The Risks of Neurosurgery
While neurosurgeons are incredibly skilled in their chosen field, there are still all too many examples of patients suffering injuries either during a surgical procedure or directly afterwards. Some of these injuries are caused by medical negligence, which is otherwise known as medical malpractice.
There are a wide number of risks associated with quite literally having your skull cut open and your brain exposed to the light of day. Besides the risks that go along with any major surgery that requires anesthesia, such as problems breathing or having reactions to certain medications, risks of complication in brain surgery include either temporary or permanent impairment of coordination, vision, balance, muscle strength, memory, and speech. Additionally, bleeding in the brain or developing a blood clot can also occur. Other instances of complications associated with neurosurgery include coma, stroke, seizures, brain swelling, or infections taking root either in the brain, the skull, or the wound itself.

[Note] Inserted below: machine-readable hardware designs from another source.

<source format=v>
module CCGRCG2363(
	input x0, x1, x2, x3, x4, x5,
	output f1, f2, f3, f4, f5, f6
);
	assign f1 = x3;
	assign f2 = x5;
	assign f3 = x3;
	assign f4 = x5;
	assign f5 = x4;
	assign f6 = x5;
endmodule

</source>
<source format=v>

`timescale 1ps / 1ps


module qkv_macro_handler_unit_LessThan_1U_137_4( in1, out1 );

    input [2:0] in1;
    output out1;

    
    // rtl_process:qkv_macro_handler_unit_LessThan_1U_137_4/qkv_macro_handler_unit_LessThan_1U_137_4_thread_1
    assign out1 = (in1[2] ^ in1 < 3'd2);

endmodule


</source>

In many cases, these complications may arise through no fault of the medical staff performing your neurosurgical procedure. However, there are instances where your neurosurgeon or any of the medical professionals involved in your surgery may deviate from accepted practices – and this could result in what could easily be a catastrophic and permanent brain injury that changes your life.

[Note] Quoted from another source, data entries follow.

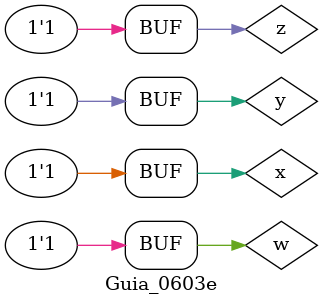
<source format=v>
/*
 Guia_0603e.v - v0.0. - 28 / 08 / 2022
 Autor    : Gabriel Vargas Bento de Souza
 Matricula: 778023
 */

/* 
 Soma dos produtos
                  ___
f(x, y, w, z) =  \   m (0,1,2,7,8,9,12,15)  = SoP(0,1,2,7,8,9,12,15)
                 /___
*/ 

/**
 SoP(0,1,2,7,8,9,12,15)
 */
module SoP (output s,
            input  x, y, w, z);
   assign s = (~x & ~y & ~w & ~z)  // 0
            | (~x & ~y & ~w &  z)  // 1
            | (~x & ~y &  w & ~z)  // 2
            | (~x &  y &  w &  z)  // 7
            | ( x & ~y & ~w & ~z)  // 8
            | ( x & ~y & ~w &  z)  // 9
            | ( x &  y & ~w & ~z)  // 12
            | ( x &  y &  w &  z); // 15
endmodule // SoP

/**
 SoP(0,1,2,7,8,9,12,15)_Simplificado = y'.w' + y .w. z + x'.y'.z' + x. w'.z'
 */
module SoP_simple (output s,
                   input  x, y, w, z);
   assign s = (~y & ~w)
            | ( y &  w &  z)
            | (~x & ~y & ~z)
            | (x & ~w & ~z);
endmodule // SoP_simple

/**
  Guia_0603e.v
 */
module Guia_0603e;
   reg  x, y, w, z;
   wire s1, s2;
   
   // instancias
   SoP        SOP1 (s1, x, y, w, z);
   SoP_simple SOP2 (s2, x, y, w, z);
   
   // valores iniciais
   initial begin: start
      x=1'bx; y=1'bx; w=1'bx; z=1'bx;
   end

   // parte principal
   initial begin: main
       $display("Gabriel Vargas Bento de Souza - 778023");
       $display("Guia_06");
       $display("\n03.e) SoP (0,1,2,7,8,9,12,15)\n");

       // monitoramento
       $display(" x  y  w  z  s1  s2");
       $monitor("%2b %2b %2b %2b %2b %3b", x,  y, w, z,  s1, s2);

       // sinalizacao
          x=0; y=0; w=0; z=0;
       #1                z=1;
       #1           w=1; z=0;
       #1                z=1;
       #1      y=1; w=0; z=0;
       #1                z=1;
       #1           w=1; z=0;
       #1                z=1;
       #1 x=1; y=0; w=0; z=0;
       #1                z=1;
       #1           w=1; z=0;
       #1                z=1;
       #1      y=1; w=0; z=0;
       #1                z=1;
       #1           w=1; z=0;
       #1                z=1;
   end
endmodule // Guia_0603e

/*
C:\Users\Gabriel\Desktop\CC-PUC\2Periodo\ARQ1\Tarefas\Guia06>vvp Guia_0603e.vvp
Gabriel Vargas Bento de Souza - 778023
Guia_06

03.e) SoP (0,1,2,7,8,9,12,15)

 x  y  w  z  s1  s2
 0  0  0  0  1   1
 0  0  0  1  1   1
 0  0  1  0  1   1
 0  0  1  1  0   0
 0  1  0  0  0   0
 0  1  0  1  0   0
 0  1  1  0  0   0
 0  1  1  1  1   1
 1  0  0  0  1   1
 1  0  0  1  1   1
 1  0  1  0  0   0
 1  0  1  1  0   0
 1  1  0  0  1   1
 1  1  0  1  0   0
 1  1  1  0  0   0
 1  1  1  1  1   1

*/
</source>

The Legalities of Neurosurgery Malpractice
If you’ve been the victim of unforeseen complications stemming from neurosurgery – or if a loved one has been on the receiving end of such a complication – you may need to seek compensation from those medical staff involved in your surgical procedure. However, you need to know some highly specific things about how any medical negligence case is handled before you begin the process of bringing your lawsuit against those that you suspect caused the injury in question.
Medical malpractice, like all cases of professional negligence, requires five separate things to be true. First, the physician, surgeon, or another medical staff member that you want to accuse of malpractice must have had a specific duty of care towards you or your loved one. Secondly, this duty of care must have been breached, either through specific action or inaction. Next, the actions of this medical professional must have deviated from the standard of treatment that has been accepted by the medical community at large. Finally, the incident must have been both the direct and proximate cause of the injuries suffered – and these injuries must have also caused damage to the plaintiff, either through leading to an inability to work and earn a living or through physical, mental or emotional pain and suffering.

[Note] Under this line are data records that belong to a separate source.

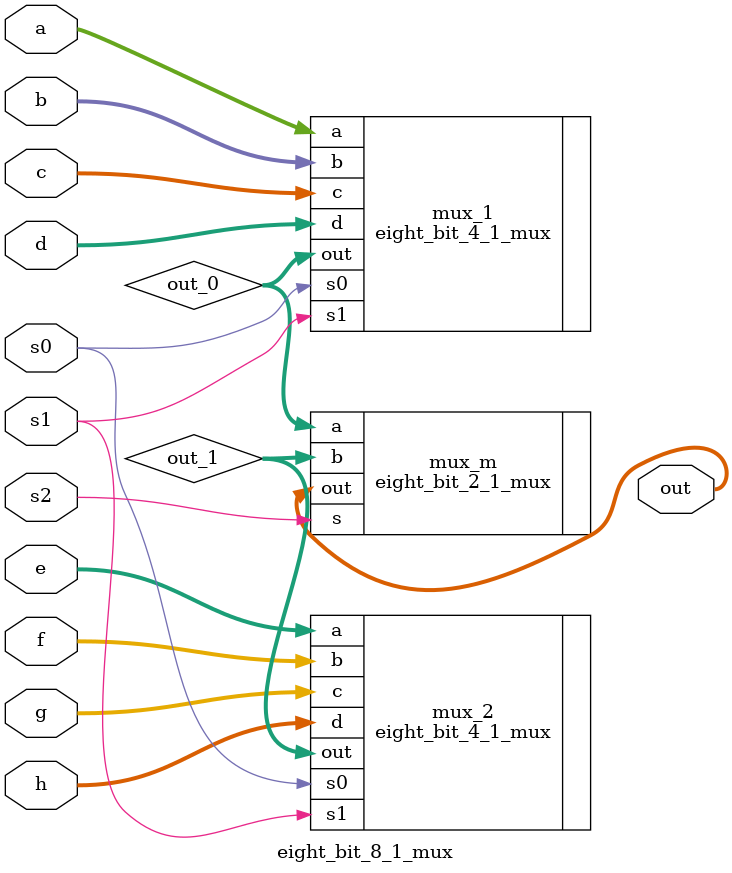
<source format=v>
`timescale 1ns / 1ps

module eight_bit_8_1_mux (a, b, c, d, e, f, g, h, s0, s1, s2, out);

	// I/O Declaration
	input [7:0] a, b, c, d, e, f, g, h;
	input s0, s1, s2;	
	output [7:0] out;

	// Wire Declaration
	wire [7:0] out_0, out_1;

	// Instantiation
	eight_bit_4_1_mux mux_1 (.a(a), .b(b), .c(c), .d(d), .s0(s0), .s1(s1), .out(out_0));
	eight_bit_4_1_mux mux_2 (.a(e), .b(f), .c(g), .d(h), .s0(s0), .s1(s1), .out(out_1));
	eight_bit_2_1_mux mux_m (.a(out_0), .b(out_1), .s(s2), .out(out));
	
endmodule
</source>
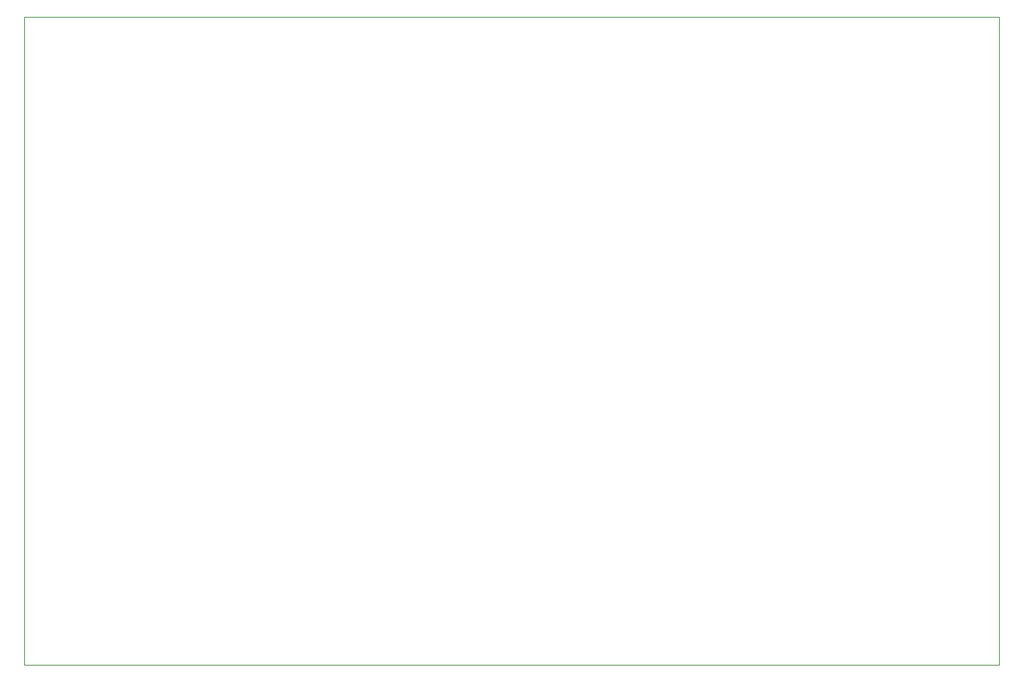
<source format=gbr>
G04 #@! TF.GenerationSoftware,KiCad,Pcbnew,5.1.9*
G04 #@! TF.CreationDate,2021-04-19T04:03:33-04:00*
G04 #@! TF.ProjectId,lm3886_psu_4ch,6c6d3338-3836-45f7-9073-755f3463682e,rev?*
G04 #@! TF.SameCoordinates,Original*
G04 #@! TF.FileFunction,Profile,NP*
%FSLAX46Y46*%
G04 Gerber Fmt 4.6, Leading zero omitted, Abs format (unit mm)*
G04 Created by KiCad (PCBNEW 5.1.9) date 2021-04-19 04:03:33*
%MOMM*%
%LPD*%
G01*
G04 APERTURE LIST*
G04 #@! TA.AperFunction,Profile*
%ADD10C,0.050000*%
G04 #@! TD*
G04 APERTURE END LIST*
D10*
X78740000Y-127762000D02*
X78740000Y-53086000D01*
X191008000Y-127762000D02*
X78740000Y-127762000D01*
X191008000Y-53086000D02*
X191008000Y-127762000D01*
X78740000Y-53086000D02*
X191008000Y-53086000D01*
M02*

</source>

If you feel your particular case can meet all these requirements, there is a chance that the injuries you suffered could entitle you to personal injury compensation from the medical professionals that you would like to name as a defendant. If your case is particularly strong you may not even have a day in court – the defendant may offer you an out-of-court settlement award. If you feel this is sufficient, you can take the agreement; otherwise, you can risk a larger award by pursuing the case to trial in the hopes that you prevail.